6 things you should know about becoming an entrepreneur

I quit my full-time job 12 months ago.

The 9-5 was never for me. I had this terrible but common tendency where every time I started a new job I started slowly detesting it until it got to the point where I’d dread going to work every day.

The constant repetitive tasks for jobs that I didn’t give two shits about drove me insane.

While I was working full-time, I’d also set up my online shop. It had been live for almost a year and was only making a few hundred bucks a month, but I knew that working for someone else was no longer an option, especially if I had the ability to make money doing what I was passionate about – design and travel. So I made the switch.

Over 12 months later I can say that it’s been one hell of a year, with a million ups and downs and a learning curve steeper than Mt Everest.

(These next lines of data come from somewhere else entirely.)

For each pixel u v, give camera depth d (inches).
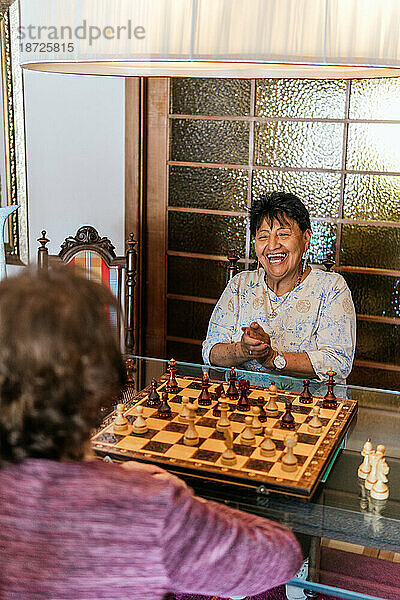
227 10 60.7
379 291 130.7
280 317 102.9
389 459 72.8
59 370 34.2
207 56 61.9
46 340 34.1
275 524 39.8
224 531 36.3
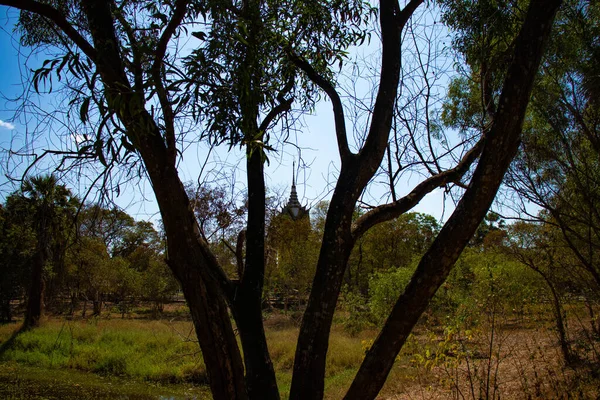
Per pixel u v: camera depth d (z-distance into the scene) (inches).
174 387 448.8
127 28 98.0
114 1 110.5
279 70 142.9
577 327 311.7
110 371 514.6
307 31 149.4
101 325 735.7
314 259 851.4
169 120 88.2
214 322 88.8
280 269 841.5
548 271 271.0
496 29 145.8
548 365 262.8
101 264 730.8
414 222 1116.5
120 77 92.1
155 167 87.7
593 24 181.3
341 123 120.5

A few of you showed interest in finding out about making the switch after my post on 10 reasons why travel is better than your office job, so here are 6 things about my current life as an entrepreneur that might have been nice to know beforehand.


1. I work harder now than I did when I worked full-time

Most entrepreneurs hope to create a job where they can work less, not more, but setting up a business… lets just say the time and hard work it takes is significantly higher.

Did you know that I currently work 3 jobs? On top of running this blog, I do graphic design for my other business Polkadot Stationery, and I spend 1-2 days per week in a local print shop.

The average working week in Australia is about 38-40 hours. My average week is about 50 hours which is scattered between business hours, evenings, and weekends. Right now I’m finishing off this post at 10:30PM on a Thursday night. What kind of crazy person am I?

Even though I work so much now, it’s mostly doing things I enjoy so my happiness level has gone way up since I quit working full-time!

6 things you should know about becoming an entrepreneur

2. I’ve spent a lot time of time working for free

I started Polkadot Stationery in late 2011 and spent an entire year getting it set up before I made a dime. This was all outside of business hours as I had other full-time work. My weeknights and weekends were often spent working on my business.

As I’m sure you know, blogs don’t just pop up and start raking in the money – most blogs take years to get to a point where they can be monetized, so the past 5 months of hypothetical sweat and tears on AGWT has been completely unpaid.

I do it all in the hopes that one day in the not too distant future, I’ll be able to make enough money to live off and not have to work for someone else.

3. I didn’t need to be rich to start my business

When I first started Polkadot Stationery, I made the mistake of thinking that starting a business would cost money. I purchased advertising through wedding websites and put money into printing samples, and it got me… a big load of nothing.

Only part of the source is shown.